[Stored data entries]
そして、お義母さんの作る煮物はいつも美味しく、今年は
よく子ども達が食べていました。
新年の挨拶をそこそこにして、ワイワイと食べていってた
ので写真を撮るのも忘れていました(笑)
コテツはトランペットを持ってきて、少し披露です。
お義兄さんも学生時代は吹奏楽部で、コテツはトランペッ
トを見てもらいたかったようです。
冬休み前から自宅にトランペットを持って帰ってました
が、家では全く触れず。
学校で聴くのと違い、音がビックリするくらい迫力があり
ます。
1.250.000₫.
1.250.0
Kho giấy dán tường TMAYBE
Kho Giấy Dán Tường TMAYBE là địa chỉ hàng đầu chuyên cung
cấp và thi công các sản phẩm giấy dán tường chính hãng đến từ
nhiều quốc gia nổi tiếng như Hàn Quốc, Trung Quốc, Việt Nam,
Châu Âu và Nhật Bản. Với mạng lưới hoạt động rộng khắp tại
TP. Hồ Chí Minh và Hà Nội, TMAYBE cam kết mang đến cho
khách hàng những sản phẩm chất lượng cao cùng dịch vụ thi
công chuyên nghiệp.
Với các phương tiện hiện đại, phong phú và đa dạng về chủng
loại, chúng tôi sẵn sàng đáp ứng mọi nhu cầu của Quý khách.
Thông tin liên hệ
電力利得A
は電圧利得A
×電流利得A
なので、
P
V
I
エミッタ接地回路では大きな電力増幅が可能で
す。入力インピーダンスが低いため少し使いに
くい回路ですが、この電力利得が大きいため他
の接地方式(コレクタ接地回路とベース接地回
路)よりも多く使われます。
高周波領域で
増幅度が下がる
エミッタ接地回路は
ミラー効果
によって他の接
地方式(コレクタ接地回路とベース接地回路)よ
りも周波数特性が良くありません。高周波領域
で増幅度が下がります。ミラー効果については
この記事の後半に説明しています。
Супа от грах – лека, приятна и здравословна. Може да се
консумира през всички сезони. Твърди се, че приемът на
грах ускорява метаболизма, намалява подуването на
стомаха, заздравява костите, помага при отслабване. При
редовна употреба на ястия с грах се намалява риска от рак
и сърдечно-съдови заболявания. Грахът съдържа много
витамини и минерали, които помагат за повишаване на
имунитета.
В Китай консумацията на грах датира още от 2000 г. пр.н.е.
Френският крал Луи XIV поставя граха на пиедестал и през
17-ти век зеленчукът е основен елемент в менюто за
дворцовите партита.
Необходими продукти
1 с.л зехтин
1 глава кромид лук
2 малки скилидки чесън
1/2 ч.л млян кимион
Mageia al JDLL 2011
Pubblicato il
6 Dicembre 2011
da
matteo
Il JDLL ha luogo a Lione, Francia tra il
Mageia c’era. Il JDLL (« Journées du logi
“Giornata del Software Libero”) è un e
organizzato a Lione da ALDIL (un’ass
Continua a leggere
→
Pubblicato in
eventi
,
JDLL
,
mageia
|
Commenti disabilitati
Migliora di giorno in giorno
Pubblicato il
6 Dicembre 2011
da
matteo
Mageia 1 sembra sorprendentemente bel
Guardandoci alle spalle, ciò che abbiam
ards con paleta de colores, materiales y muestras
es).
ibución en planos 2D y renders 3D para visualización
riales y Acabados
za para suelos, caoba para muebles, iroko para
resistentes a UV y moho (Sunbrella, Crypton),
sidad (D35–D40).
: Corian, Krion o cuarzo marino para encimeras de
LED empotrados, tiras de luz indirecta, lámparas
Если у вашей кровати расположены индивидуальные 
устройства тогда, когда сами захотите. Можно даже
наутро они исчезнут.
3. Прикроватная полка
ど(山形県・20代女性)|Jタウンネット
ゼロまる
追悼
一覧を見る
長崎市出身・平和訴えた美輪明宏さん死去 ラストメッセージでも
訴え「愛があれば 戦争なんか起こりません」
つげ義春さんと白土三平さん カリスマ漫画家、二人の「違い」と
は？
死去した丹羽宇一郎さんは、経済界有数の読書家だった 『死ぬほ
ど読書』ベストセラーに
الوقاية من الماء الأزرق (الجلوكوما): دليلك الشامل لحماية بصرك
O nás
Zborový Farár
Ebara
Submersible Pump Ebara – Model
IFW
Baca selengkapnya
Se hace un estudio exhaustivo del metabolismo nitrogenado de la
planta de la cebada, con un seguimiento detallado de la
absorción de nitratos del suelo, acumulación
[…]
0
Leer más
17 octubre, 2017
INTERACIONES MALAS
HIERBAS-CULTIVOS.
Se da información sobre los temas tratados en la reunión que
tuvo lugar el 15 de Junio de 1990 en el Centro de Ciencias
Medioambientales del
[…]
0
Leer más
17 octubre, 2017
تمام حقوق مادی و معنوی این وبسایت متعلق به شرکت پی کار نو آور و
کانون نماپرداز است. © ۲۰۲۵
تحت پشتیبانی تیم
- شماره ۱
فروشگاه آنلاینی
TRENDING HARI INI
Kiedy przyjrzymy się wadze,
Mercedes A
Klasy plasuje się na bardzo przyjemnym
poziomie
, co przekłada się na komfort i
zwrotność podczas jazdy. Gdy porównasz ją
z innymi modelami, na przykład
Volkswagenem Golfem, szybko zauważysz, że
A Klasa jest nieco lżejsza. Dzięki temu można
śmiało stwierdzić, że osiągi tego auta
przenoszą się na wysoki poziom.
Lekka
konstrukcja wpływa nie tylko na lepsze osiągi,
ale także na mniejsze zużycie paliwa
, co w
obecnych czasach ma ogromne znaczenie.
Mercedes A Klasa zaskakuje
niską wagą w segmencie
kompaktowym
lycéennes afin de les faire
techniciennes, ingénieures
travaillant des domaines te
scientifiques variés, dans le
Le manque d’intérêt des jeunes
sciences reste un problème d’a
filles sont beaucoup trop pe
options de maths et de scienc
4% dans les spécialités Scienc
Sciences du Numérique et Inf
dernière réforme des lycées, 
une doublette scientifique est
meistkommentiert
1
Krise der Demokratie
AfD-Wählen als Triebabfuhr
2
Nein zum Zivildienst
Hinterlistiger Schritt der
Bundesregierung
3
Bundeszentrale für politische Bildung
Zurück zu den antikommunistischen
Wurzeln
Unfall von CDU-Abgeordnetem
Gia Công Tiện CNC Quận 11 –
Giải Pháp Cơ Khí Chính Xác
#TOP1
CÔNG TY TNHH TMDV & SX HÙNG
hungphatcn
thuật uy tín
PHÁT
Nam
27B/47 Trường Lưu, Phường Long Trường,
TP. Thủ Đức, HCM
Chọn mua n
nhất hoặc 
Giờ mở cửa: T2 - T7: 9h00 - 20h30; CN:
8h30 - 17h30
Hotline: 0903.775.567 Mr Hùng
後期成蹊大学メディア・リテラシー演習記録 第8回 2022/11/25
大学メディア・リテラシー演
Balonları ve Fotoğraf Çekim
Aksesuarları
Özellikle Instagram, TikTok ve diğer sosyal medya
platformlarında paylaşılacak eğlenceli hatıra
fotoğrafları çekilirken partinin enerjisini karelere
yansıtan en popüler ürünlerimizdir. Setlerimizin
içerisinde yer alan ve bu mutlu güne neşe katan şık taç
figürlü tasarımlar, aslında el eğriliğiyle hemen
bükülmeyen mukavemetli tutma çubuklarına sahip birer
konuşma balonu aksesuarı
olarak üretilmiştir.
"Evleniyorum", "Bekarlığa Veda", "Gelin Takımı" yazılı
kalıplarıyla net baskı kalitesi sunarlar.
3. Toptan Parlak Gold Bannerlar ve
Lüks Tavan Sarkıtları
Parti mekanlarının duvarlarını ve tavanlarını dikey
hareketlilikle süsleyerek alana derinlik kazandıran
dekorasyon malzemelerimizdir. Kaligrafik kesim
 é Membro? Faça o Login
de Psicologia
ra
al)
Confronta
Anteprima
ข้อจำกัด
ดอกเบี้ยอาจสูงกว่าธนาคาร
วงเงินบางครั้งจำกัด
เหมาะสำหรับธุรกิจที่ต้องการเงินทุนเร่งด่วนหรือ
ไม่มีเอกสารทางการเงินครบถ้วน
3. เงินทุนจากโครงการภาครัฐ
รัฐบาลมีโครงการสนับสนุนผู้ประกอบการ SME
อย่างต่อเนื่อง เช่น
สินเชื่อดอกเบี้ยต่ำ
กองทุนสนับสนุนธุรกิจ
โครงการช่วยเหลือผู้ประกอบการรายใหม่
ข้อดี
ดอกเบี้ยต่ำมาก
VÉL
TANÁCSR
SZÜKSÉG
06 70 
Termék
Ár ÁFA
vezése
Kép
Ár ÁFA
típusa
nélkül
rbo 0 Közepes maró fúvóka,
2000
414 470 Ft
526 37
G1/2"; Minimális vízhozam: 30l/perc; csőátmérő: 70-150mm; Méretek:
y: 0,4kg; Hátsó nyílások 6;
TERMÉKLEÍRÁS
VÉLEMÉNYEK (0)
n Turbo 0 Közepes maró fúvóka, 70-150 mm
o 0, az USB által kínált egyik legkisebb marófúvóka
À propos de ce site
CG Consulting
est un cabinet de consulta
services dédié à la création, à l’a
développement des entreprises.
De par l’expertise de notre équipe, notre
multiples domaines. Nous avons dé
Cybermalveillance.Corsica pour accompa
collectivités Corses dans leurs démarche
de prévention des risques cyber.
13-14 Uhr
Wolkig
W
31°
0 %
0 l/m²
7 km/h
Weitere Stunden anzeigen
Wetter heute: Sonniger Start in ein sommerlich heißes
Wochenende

▸ PROBLEM
Exactly as written, copy the lines from the one containing "o 0, az USB" to the end of the entries, both ends included.

▸ ANSWER TO THE EXERCISE
o 0, az USB által kínált egyik legkisebb marófúvóka
À propos de ce site
CG Consulting
est un cabinet de consulta
services dédié à la création, à l’a
développement des entreprises.
De par l’expertise de notre équipe, notre
multiples domaines. Nous avons dé
Cybermalveillance.Corsica pour accompa
collectivités Corses dans leurs démarche
de prévention des risques cyber.
13-14 Uhr
Wolkig
W
31°
0 %
0 l/m²
7 km/h
Weitere Stunden anzeigen
Wetter heute: Sonniger Start in ein sommerlich heißes
Wochenende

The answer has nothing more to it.